The alcohol disorder zones will probably be used only as a last resort, because town and city councils will want to try to solve any problem with the industry before declaring such a zone. Obviously, it would not do much for the image of a town to admit that creating such a zone was the only way of solving the problem, but it is nevertheless a useful power of last resort for councils.

I also urge Ministers to look carefully at some of the existing powers. Exclusion orders exist under the present law, for example. They allow anyone convicted of a violent offence in a pub to be excluded not only from the pub in question but from others within a certain distance, if the magistrates so wish. I and others have urged Home Office Ministers for some time to ask magistrates to consider automatically imposing an exclusion order in such circumstances. That move is backed by publicans and the trade unions that represent people working in pubs.

I want to return to the fundamental point about whether we should postpone the introduction of more flexible hours or experiment with them, as the hon. Member for Bath and others have suggested. I am against experiments or pilots because I cannot imagine anything worse than having just six or seven towns or cities being given the authority for much later licensing. Some young British people behave badly on holidays abroad because they regard drinking after 11 pm as exceptional and different. Pilot schemes here could have the same effect.

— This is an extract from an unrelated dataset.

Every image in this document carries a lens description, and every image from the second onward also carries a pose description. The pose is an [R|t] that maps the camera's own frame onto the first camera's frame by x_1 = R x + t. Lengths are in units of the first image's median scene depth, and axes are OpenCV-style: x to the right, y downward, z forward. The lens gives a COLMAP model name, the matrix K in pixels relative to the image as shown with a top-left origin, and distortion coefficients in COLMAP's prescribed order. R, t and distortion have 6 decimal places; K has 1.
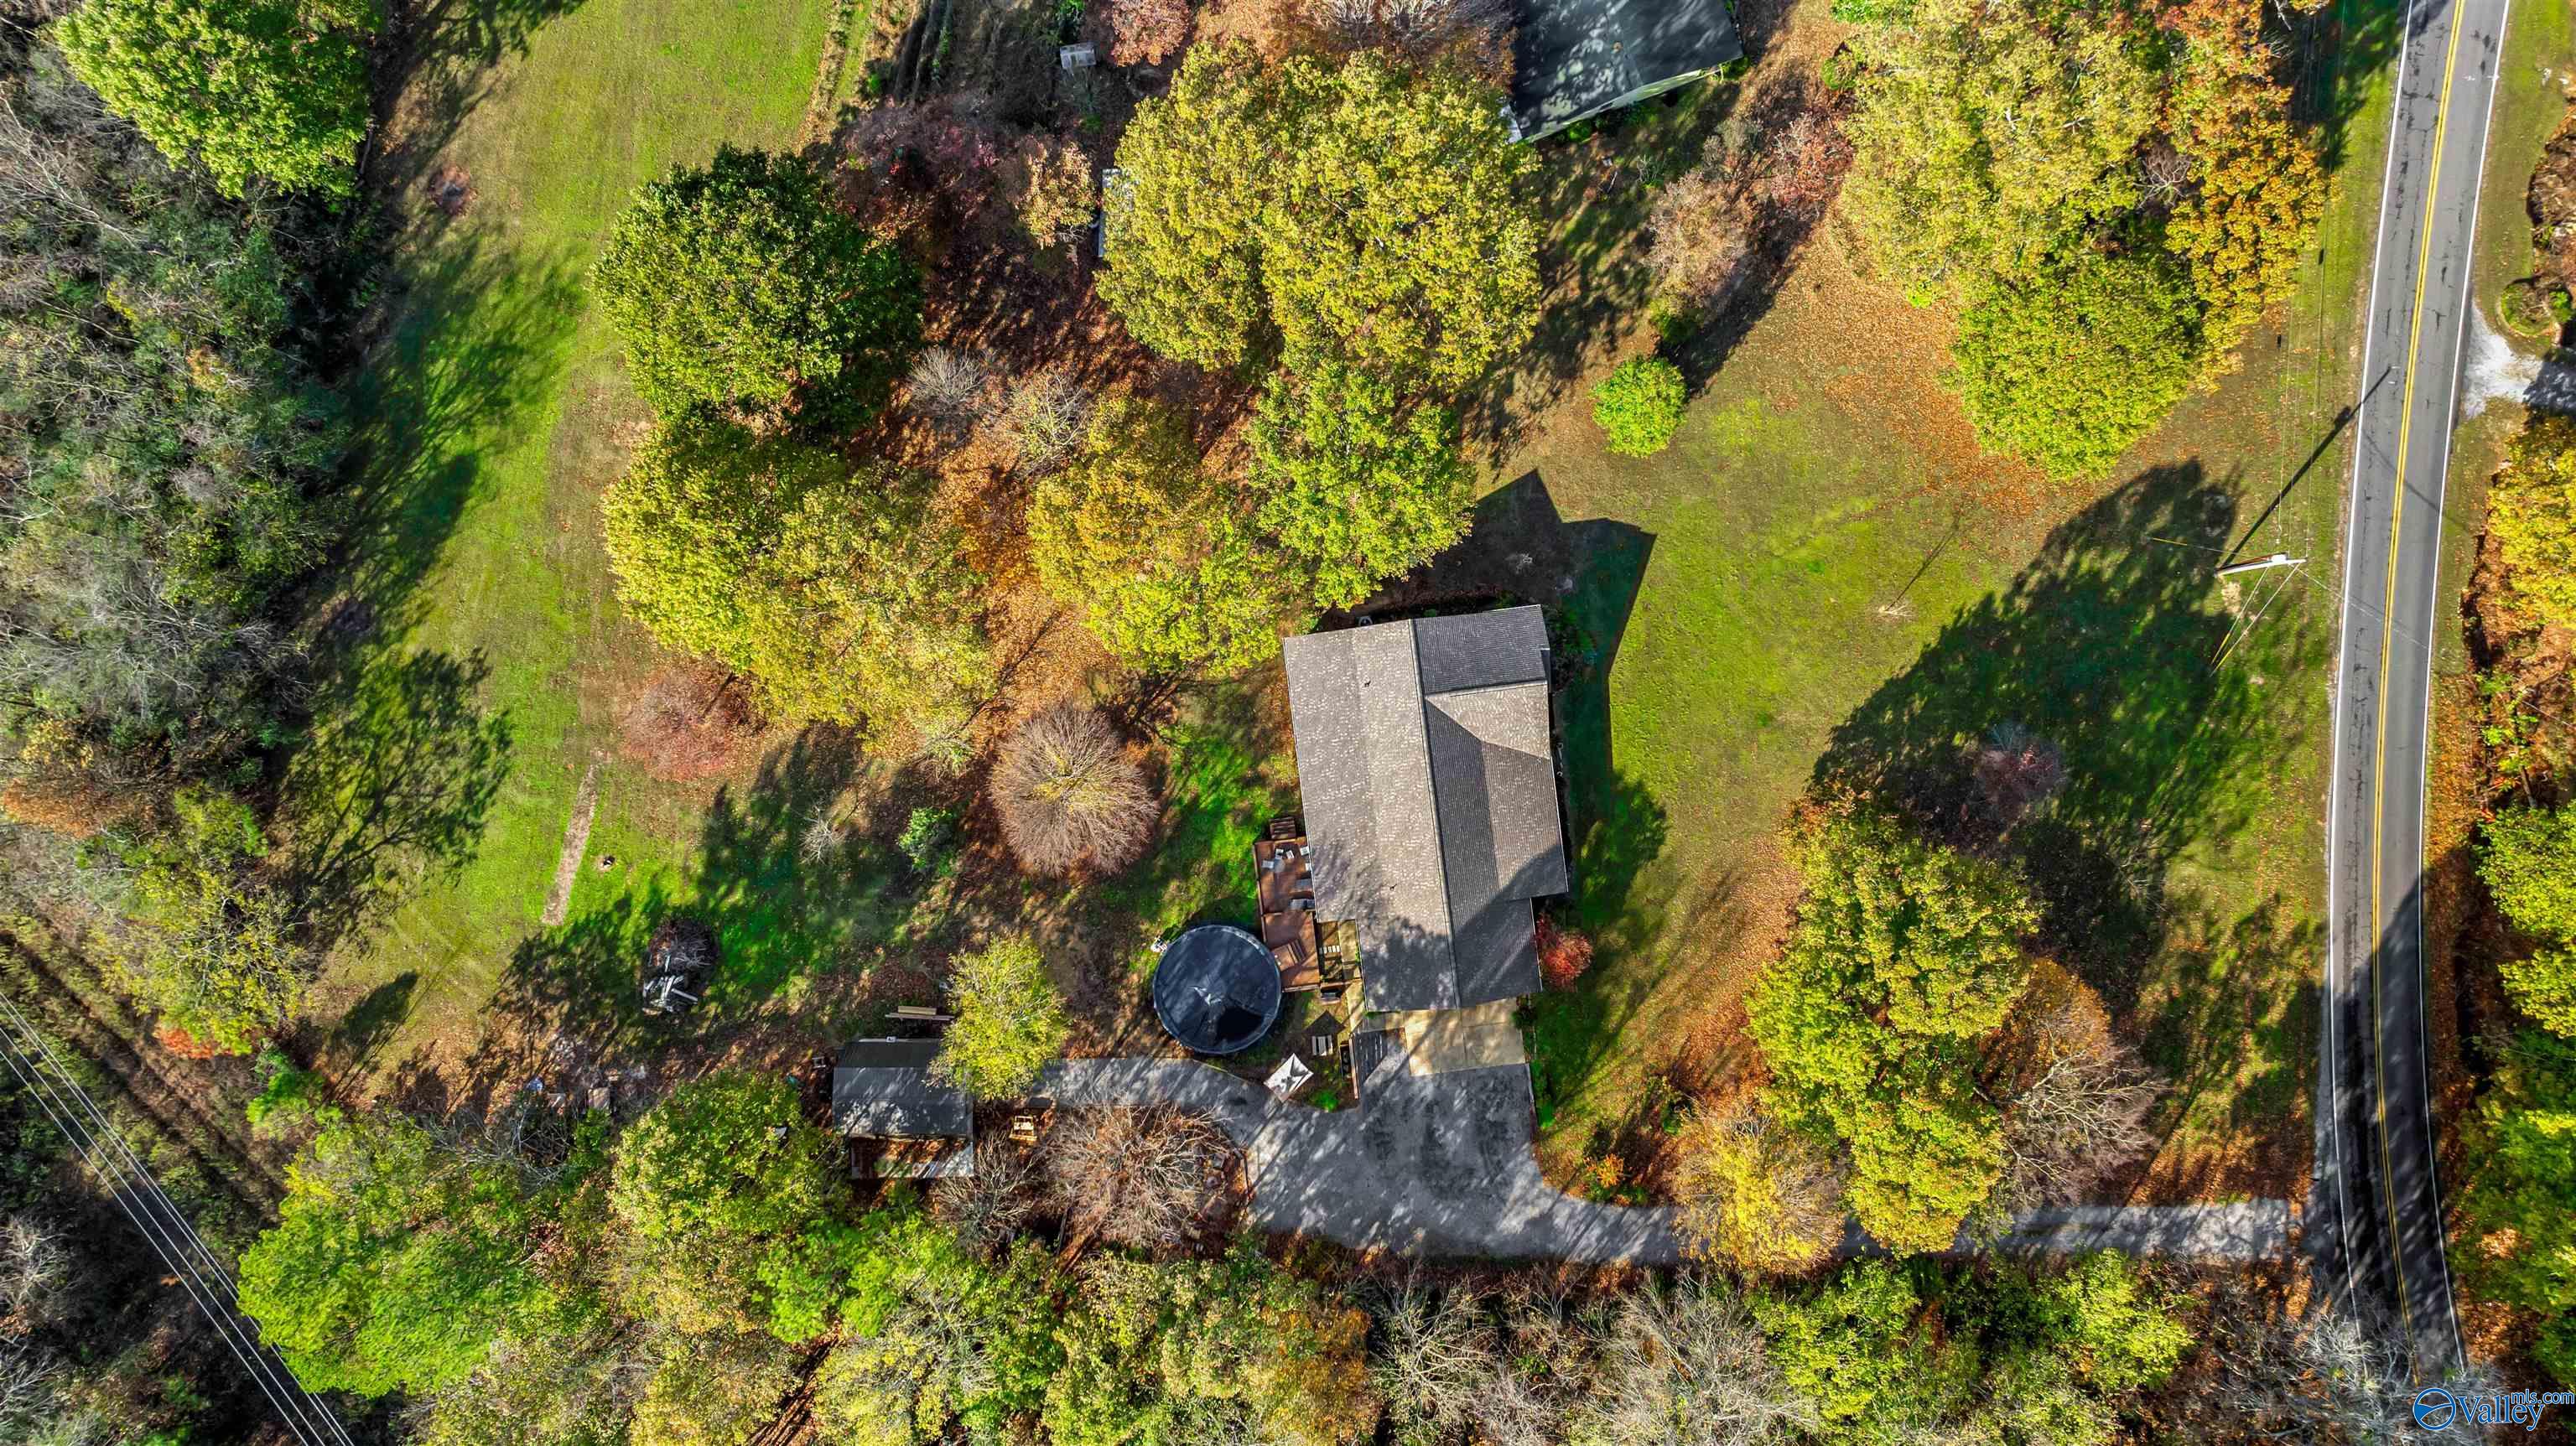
lens RADIAL K [[1775.0, 0, 1286.9], [0, 1775.0, 731.0], [0, 0, 1]] dist [-0.027791, 0.001638]
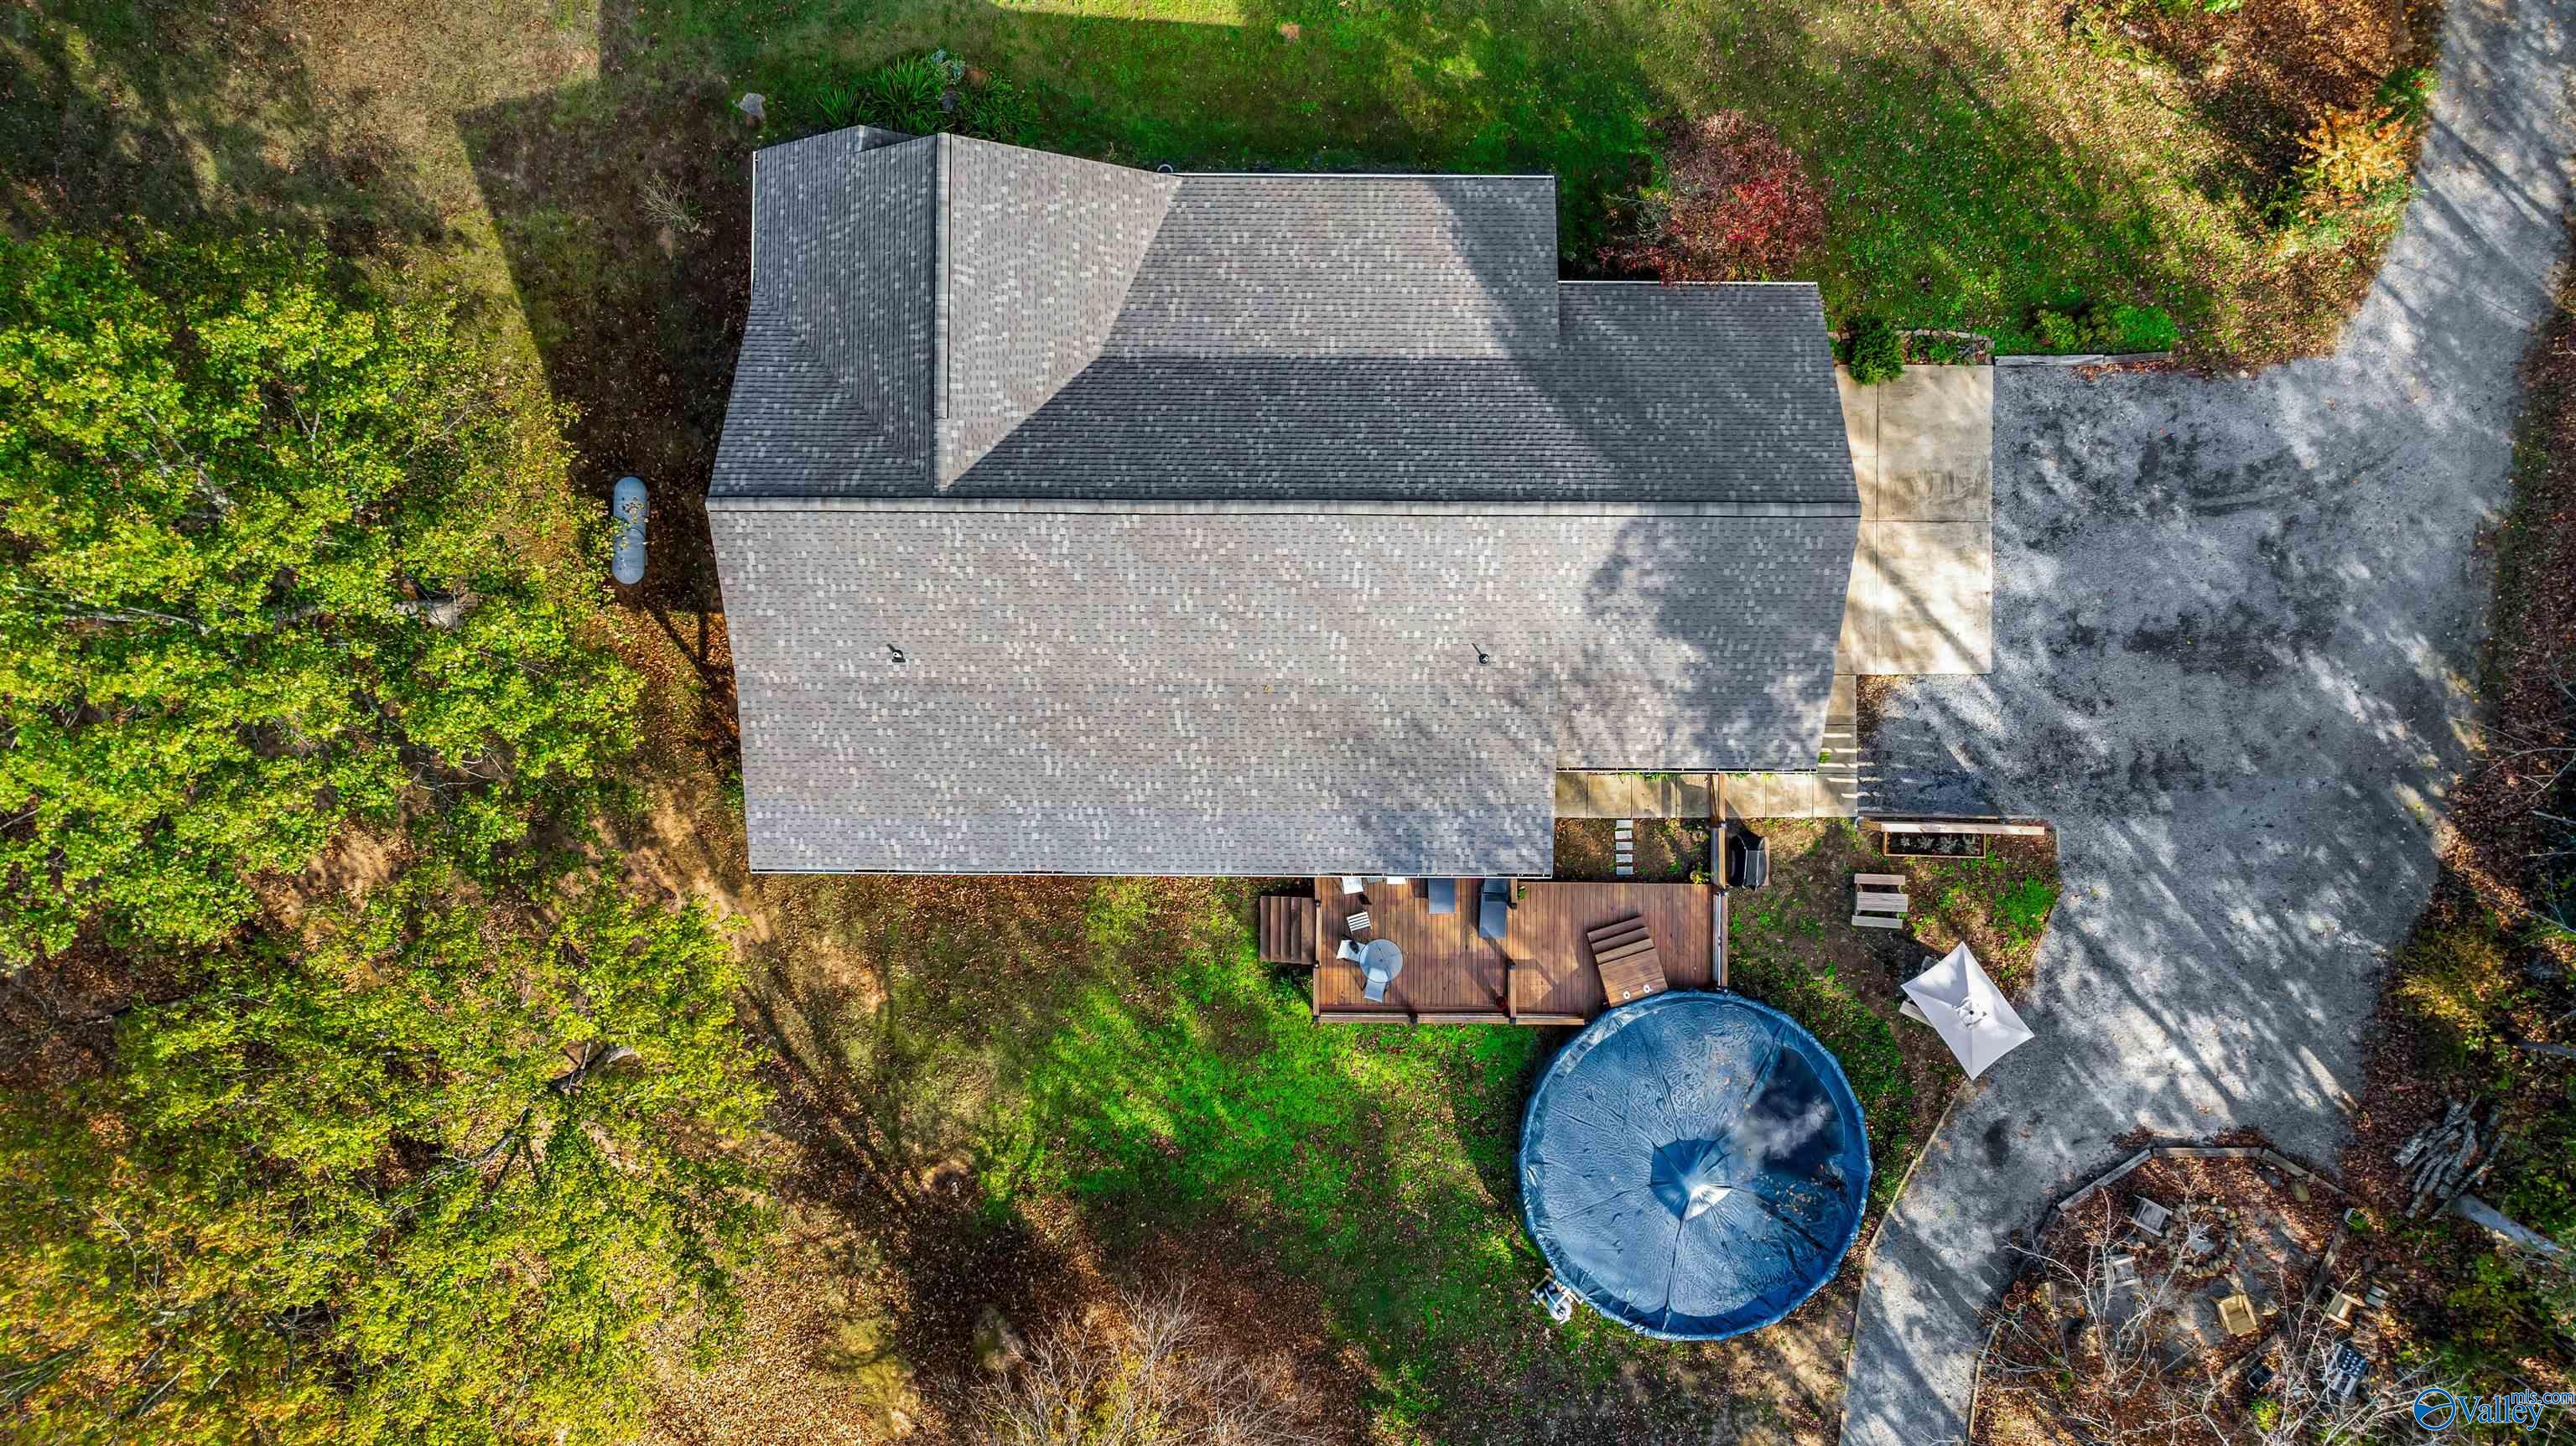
lens RADIAL K [[1775.0, 0, 1291.7], [0, 1775.0, 716.5], [0, 0, 1]] dist [-0.027791, 0.001638]
pose [[0.123975, -0.991862, 0.028970, 0.031911], [0.992055, 0.124523, 0.017930, 0.043716], [-0.021392, 0.026517, 0.999419, 0.625775]]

We suffer from a similar effect in parts of central London, where people think that they can behave badly because late night drinking is outside the norm. It should be very much the norm to be able to have a drink after 11 pm in civilised circumstances if people are behaving well. There should be nothing wrong with that. It will take a while to change our drinking culture, which goes back a long way, but that principle is an important one. I am anxious, as is the Police Superintendents Association, to give councils—which are much better placed than magistrates to deal with these matters—these powers urgently, so that we can regulate our night-time economy.